C # Use Selenium + PhantomJS to capture data,
The project at hand needs to capture data from a website rendered with js. There is no data on the page captured by using the commonly used httpclient. After surfing Baidu, we recommend using PhantomJS. PhantomJS is a webkit browser with no interface. It can use js to render pages in the same effect as the browser. Selenium is a web Testing Framework. Use Selenium to operate out-of-box PhantomJS. However, most examples on the Internet are Python. However, I downloaded python and followed the tutorial to solve the import problem of Selenium. If you give up, use your usual c #. You don't believe that c # does not exist. After half an hour of hard work (python has been tossing for an hour ). Record this blog post so that new users who are working on c # can use PhantomJS.

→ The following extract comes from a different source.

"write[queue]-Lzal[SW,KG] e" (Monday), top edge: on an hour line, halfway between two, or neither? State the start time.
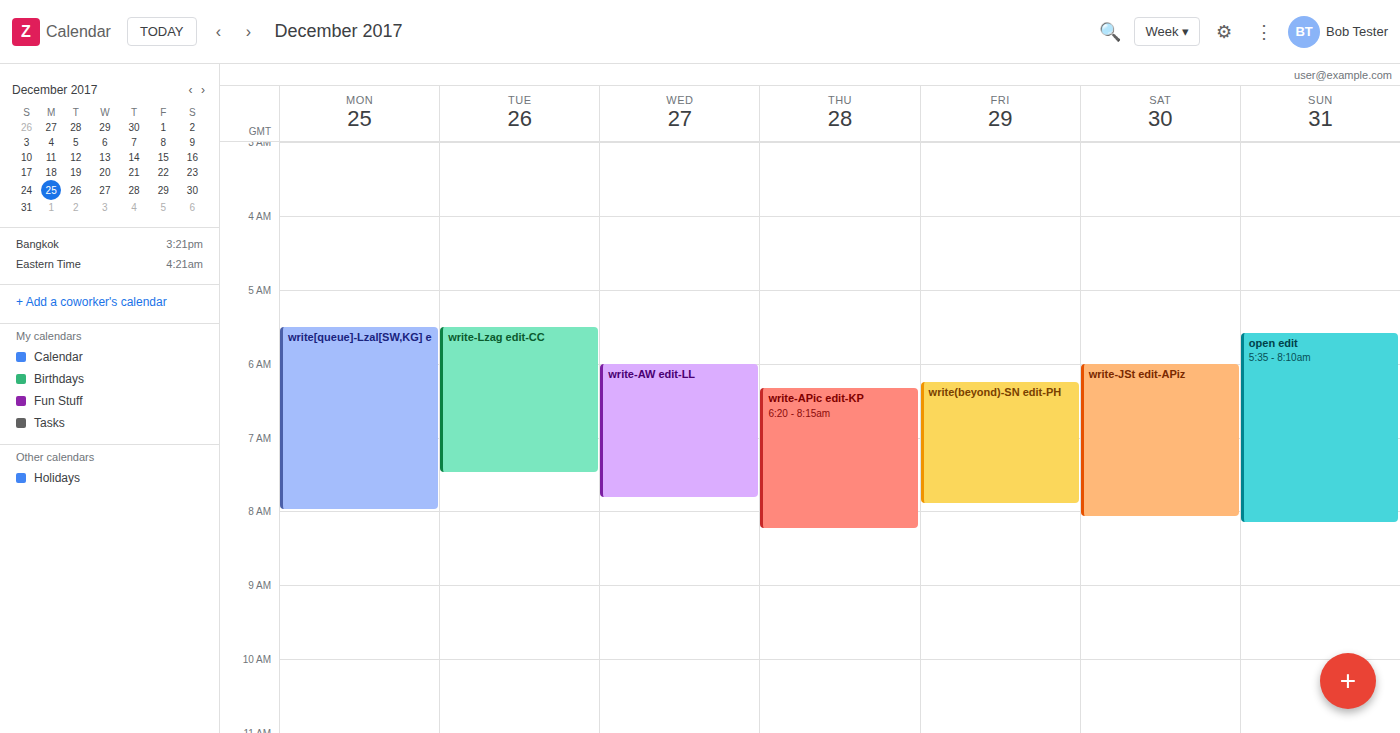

Step 1: Open visual studio 2017 to create a console project and open nuget Package Manager.
Part 2: Search for Selenium and install Selenium. WebDriver. Note: If you want to use a proxy, you 'd better install version 3.0.0.

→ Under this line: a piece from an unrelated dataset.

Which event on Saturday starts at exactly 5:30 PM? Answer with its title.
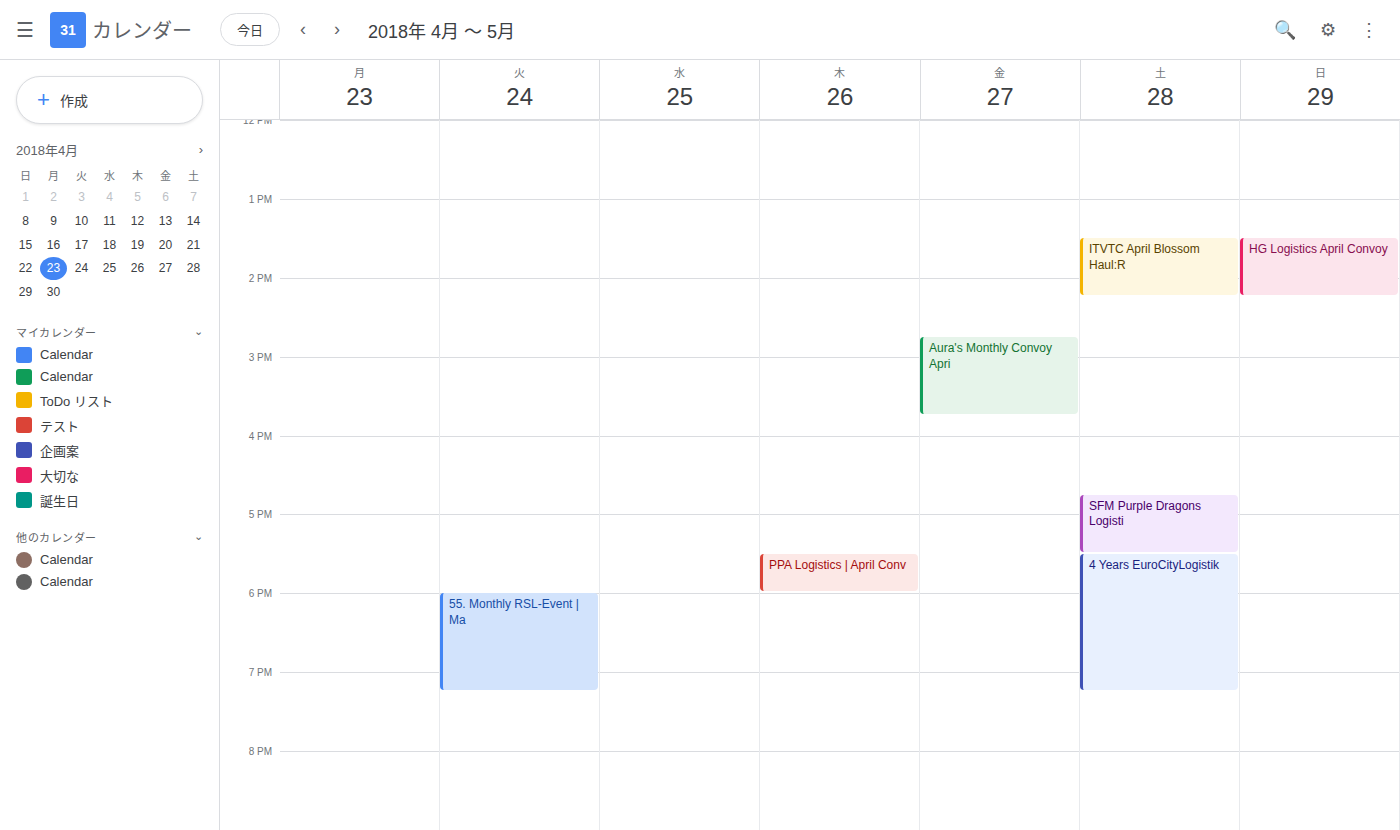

Step 3: Write down the code shown in. However, an error is reported during execution. The original cause is that phantomjs.exe is not found. In this case, you can download one or continue to step 4.
Using OpenQA. selenium; using OpenQA. selenium. phantomJS; using System; namespace ConsoleApp1 {class Program {static void Main (string [] args) {var url = "http://www.baidu.com"; IWebDriver driver = new PhantomJSDriver (GetPhantomJSDriverService ()); driver. navigate (). goToUrl (url); Console. writeLine (driver. pageSource); Console. read ();} private static PhantomJSDriverService GetPhantomJSDriverService () {PhantomJSDriverService pds = PhantomJSDriverService. createdefaservice Service (); // sets the proxy server address // PSP. proxy = $ "{ip }:{ port}"; // sets the authentication information of the Proxy server // tp.dita. proxyAuthentication = GetProxyAuthorization (); return pd ;}}}
Step 4: Enable nuget to install the Selenium. PhantomJS. WebDriver package.
Step 5: Run. We can see that phantomjs.exe is automatically downloaded.
Now, we can start your data grabbing business.